L’envoi des forces de sécurité d’Ahmed al-Sharaa vers Soueida a provoqué des protestations parmi les Druzes israéliens et des appels à une incursion terrestre pour combattre les forces gouvernementales syriennes. Cette nuit-là, Israël a lancé des frappes aériennes à moins de 500 mètres du palais présidentiel en guise d’avertissement au président syrien. Cette opération a été suivie de l’une des plus importantes campagnes de bombardements des dernières décennies contre le pays. En réponse, al-Sharaa a capitulé et décidé d’arrêter le secrétaire général du Front populaire de libération de la Palestine (FPLP-CG), Talal Naji, probablement dans un geste de bonne volonté pour aider le régime sioniste à localiser le corps d’un soldat israélien porté disparu depuis 1982.

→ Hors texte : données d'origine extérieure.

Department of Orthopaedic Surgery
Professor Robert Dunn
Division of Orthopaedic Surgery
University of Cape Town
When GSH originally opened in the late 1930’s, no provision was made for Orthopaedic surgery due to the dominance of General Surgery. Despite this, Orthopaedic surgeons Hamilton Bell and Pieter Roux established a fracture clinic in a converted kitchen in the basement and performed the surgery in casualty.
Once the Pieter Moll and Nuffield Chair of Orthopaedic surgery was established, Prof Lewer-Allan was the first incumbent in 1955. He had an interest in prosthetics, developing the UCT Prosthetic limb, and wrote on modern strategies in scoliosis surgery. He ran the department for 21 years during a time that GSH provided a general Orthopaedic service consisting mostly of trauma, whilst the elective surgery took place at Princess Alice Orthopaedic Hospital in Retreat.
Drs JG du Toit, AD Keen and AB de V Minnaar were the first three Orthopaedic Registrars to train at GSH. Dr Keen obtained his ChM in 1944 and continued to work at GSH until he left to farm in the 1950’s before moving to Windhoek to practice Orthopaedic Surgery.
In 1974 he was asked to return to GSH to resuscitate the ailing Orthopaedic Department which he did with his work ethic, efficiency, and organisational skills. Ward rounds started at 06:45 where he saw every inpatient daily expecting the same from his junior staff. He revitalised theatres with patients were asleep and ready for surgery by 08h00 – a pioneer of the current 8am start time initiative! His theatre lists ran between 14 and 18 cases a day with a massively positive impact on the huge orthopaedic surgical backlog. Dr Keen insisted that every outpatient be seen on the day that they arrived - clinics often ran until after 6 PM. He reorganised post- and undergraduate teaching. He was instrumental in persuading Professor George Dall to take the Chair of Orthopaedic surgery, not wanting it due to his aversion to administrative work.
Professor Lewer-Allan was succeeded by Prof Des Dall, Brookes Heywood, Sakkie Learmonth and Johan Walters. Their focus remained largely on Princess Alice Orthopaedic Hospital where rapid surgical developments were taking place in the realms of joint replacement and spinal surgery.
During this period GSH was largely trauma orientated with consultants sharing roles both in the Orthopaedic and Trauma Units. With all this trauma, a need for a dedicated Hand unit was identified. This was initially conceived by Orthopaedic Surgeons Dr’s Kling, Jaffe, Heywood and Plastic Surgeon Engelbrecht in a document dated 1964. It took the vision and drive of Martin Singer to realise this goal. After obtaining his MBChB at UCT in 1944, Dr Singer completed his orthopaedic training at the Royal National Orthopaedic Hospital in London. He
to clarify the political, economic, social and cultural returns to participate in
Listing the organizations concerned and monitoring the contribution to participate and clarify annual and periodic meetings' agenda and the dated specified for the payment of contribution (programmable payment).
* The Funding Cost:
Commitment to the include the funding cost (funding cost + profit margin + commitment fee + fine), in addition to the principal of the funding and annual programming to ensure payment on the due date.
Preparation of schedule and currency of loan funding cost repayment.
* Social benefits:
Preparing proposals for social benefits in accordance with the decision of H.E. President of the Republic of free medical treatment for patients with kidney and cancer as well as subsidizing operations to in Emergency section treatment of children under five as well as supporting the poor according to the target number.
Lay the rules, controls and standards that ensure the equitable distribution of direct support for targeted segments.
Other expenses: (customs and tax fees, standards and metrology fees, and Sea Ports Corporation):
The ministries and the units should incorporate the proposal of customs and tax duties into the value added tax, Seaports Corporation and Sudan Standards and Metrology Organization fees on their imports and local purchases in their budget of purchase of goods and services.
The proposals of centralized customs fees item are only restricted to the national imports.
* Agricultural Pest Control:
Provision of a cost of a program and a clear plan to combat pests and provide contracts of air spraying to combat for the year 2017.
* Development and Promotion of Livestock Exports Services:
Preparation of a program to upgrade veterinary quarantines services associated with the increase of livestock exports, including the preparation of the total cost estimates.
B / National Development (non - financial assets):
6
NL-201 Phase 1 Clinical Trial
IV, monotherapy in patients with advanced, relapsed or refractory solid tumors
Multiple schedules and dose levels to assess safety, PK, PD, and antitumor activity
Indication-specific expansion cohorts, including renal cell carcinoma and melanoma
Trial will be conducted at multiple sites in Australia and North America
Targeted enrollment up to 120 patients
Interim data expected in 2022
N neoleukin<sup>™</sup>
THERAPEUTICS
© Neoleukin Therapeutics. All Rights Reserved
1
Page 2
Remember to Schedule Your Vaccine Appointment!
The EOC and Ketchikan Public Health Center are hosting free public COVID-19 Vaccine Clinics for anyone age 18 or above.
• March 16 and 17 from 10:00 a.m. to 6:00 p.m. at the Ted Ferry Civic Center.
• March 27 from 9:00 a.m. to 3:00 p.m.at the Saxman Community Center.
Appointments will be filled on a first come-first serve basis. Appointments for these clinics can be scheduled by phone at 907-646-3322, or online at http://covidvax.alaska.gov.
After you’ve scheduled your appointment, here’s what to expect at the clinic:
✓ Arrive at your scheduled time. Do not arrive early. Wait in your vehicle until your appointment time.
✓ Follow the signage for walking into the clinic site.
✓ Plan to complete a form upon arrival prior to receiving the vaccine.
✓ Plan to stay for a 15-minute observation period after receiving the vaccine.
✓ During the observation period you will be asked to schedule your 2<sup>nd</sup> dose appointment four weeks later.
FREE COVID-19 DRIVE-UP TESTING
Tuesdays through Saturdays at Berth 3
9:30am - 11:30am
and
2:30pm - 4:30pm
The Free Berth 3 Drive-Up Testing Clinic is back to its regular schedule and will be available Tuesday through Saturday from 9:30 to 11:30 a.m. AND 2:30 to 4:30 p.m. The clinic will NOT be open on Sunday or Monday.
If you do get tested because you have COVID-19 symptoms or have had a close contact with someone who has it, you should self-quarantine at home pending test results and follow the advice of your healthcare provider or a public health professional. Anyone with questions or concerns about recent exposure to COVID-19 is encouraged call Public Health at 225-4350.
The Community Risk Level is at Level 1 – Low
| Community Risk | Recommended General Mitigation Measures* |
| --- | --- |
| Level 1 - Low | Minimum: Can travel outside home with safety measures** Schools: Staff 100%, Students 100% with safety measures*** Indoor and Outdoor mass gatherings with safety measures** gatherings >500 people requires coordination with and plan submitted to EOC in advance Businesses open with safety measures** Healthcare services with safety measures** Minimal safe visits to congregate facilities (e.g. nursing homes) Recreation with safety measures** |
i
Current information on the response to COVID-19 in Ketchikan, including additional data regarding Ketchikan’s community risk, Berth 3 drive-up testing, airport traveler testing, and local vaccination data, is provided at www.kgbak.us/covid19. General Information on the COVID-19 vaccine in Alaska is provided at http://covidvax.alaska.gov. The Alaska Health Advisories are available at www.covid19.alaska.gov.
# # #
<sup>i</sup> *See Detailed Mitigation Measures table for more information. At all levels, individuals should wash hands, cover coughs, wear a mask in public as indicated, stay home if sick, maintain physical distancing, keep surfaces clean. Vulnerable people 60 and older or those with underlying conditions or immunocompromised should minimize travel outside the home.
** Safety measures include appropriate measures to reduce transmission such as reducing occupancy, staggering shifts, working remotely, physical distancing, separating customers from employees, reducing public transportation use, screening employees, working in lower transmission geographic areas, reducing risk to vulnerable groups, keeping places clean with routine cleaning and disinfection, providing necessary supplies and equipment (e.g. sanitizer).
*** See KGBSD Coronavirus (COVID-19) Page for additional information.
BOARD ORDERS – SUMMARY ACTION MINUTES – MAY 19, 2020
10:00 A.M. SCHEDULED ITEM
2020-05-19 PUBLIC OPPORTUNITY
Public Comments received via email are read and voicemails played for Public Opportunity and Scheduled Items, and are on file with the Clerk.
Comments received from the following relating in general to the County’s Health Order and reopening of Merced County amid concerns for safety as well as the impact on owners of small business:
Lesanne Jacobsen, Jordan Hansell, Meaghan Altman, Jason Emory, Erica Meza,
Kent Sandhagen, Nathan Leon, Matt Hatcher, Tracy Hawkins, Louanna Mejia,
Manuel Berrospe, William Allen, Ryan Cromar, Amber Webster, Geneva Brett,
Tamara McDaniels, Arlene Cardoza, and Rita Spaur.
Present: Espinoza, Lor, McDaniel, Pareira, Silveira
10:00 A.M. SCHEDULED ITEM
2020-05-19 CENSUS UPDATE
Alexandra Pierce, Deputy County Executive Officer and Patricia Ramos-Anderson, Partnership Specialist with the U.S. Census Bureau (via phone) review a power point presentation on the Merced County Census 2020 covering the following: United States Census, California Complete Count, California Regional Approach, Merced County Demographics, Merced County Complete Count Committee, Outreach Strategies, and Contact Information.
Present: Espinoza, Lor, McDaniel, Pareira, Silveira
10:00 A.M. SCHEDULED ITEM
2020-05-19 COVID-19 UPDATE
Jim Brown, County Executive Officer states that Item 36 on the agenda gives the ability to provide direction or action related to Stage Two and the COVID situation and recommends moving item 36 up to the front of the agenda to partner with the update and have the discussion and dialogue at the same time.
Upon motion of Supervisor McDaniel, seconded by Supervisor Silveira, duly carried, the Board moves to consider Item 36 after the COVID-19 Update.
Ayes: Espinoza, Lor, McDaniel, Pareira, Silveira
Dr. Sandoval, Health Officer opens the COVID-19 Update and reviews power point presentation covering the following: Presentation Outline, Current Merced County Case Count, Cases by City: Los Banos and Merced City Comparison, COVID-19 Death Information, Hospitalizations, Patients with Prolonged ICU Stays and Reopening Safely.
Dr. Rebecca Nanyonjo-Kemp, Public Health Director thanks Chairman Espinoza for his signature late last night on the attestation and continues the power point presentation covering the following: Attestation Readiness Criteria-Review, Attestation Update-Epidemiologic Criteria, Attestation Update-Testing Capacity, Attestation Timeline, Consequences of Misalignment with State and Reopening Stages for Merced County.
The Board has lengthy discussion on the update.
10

Il est clair que le projet israélien en Syrie n’est pas terminé et que Tel-Aviv cherche à saisir ce qu’il considère comme une occasion historique de diviser le pays et de créer un « Grand Israël ». Mais cela aura un coût potentiellement énorme, car de nouvelles actions dans le sud de la Syrie finiront par donner naissance à un mouvement de résistance organique. D’un autre côté, si les sionistes décident d’engager le combat contre les forces de sécurité syriennes sur le terrain, nul ne peut prédire comment la situation pourrait échapper à tout contrôle.

Les Israéliens n’ont tout simplement pas les capacités terrestres nécessaires pour ouvrir un nouveau front large en Syrie, car s’ils le font, ils se rendront vulnérables sur d’autres fronts. Si l’administration syrienne actuelle était politiquement intelligente, elle instrumentaliserait la situation à son avantage. Au lieu de cela, elle semble faire appel à une normalisation sans aucune concession israélienne, tandis que Netanyahu ne semble pas envisager un accord pour le moment et veut d’abord voler davantage à la Syrie.